Algunos encabezados de artículos digitales afirman que “el 2023 ‘no pinta bien’”, por lo cual evitando repetir titulares, me limitaré a decir que el presente año ‘está pintado de gris’, especialmente porque la guerra de Rusia contra Ucrania continúa, existen amenazas de recesión en varias partes del mundo, y la inflación, a pesar de bajar un poco, se mantendrá alta.
En el año 2022 la inflación se incrementó en todas partes, de modo que: “El costo de vida se disparó en todo el mundo. Las presiones sobre los precios en la pandemia se mantuvieron debido a que la guerra rusa en Ucrania elevó los costos de los alimentos y la energía ((portafolio.co/economia)”, las cadenas de suministro global fallaron y el costo del dinero se encareció en los mercados internacionales.
Por todo ello, “los riesgos de recesión para 2023 crecen en las principales economías del mundo. Dado que el gasto de los hogares está bajo presión y que se comienza a ver el impacto de las alzas de tasas [básicas de referencia], la recuperación tras la pandemia perdió fuerza en 2022, y este año probablemente será aún peor” (Ídem).
En pocas palabras el panorama económico no es muy alentador, y los expertos no son muy optimistas acerca del futuro inmediato.
Así, por ejemplo, “la directora gerente del Fondo Monetario Internacional (FMI), Kristalina Georgieva, manifestó que “un tercio de la economía mundial estará en recesión este año”, incluida “la mitad de la Unión Europea”.
Georgieva asegura que “para la mayoría del mundo (2023) va a ser un año duro, más duro que el que dejamos atrás”, ya que las tres grandes economías -Estados Unidos, Unión Europea y China- “se están ralentizando simultáneamente”.
El organismo financiero mundial “prevé que la mitad de los países de la Unión Europea, cuya economía está “severamente impactada” por la guerra en Ucrania, entre en recesión en 2023. En cambio, ve la economía estadounidense más “resiliente” y confía en que la fortaleza de su mercado laboral le ayude a “evitar la recesión” e incluso a “sostener al mundo en un año muy difícil”.
A pesar de todo lo anterior, el panorama económico para Honduras no pinta tan sombrío, ya que organismos como el Banco Mundial estiman que nuestra economía crecerá un 3.1% en el 2023, mientras que la Comisión Económica para América Latina y el Caribe (Cepal) proyecta un incremento de la producción nacional del 2.7% en este año.

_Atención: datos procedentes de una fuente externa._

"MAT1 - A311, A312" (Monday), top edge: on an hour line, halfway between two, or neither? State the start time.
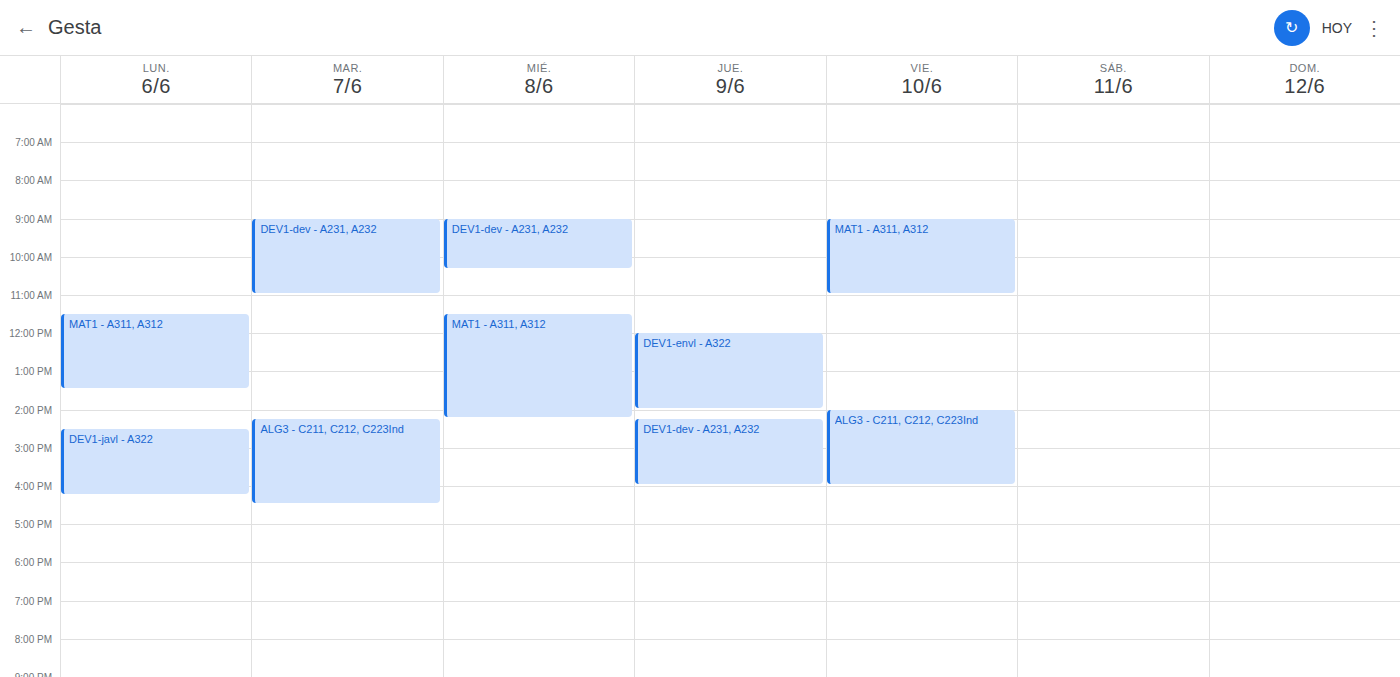
11:30 AM -- halfway between the 11 AM and 12 PM lines.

Aunque ambas cifras de crecimiento de la economía son inferiores al rango de 3.5%-4.5% plasmado en el programa monetario del Banco Central de Honduras (BCH), lo importante consiste en que tanto nuestras autoridades monetarias como los expertos de los organismos internacionales mencionados, consideran que nuestro país no correrá la suerte de Colombia, Chile y Argentina, donde los analistas prevén que se producirá una contracción económica.
En tal sentido, dado que el presente año no afrontaremos una recesión, no se explica porqué nuestros legisladores aprobaron un presupuesto tan alto para el 2023, a menos que su intensión de fondo sea gastar en proselitismo.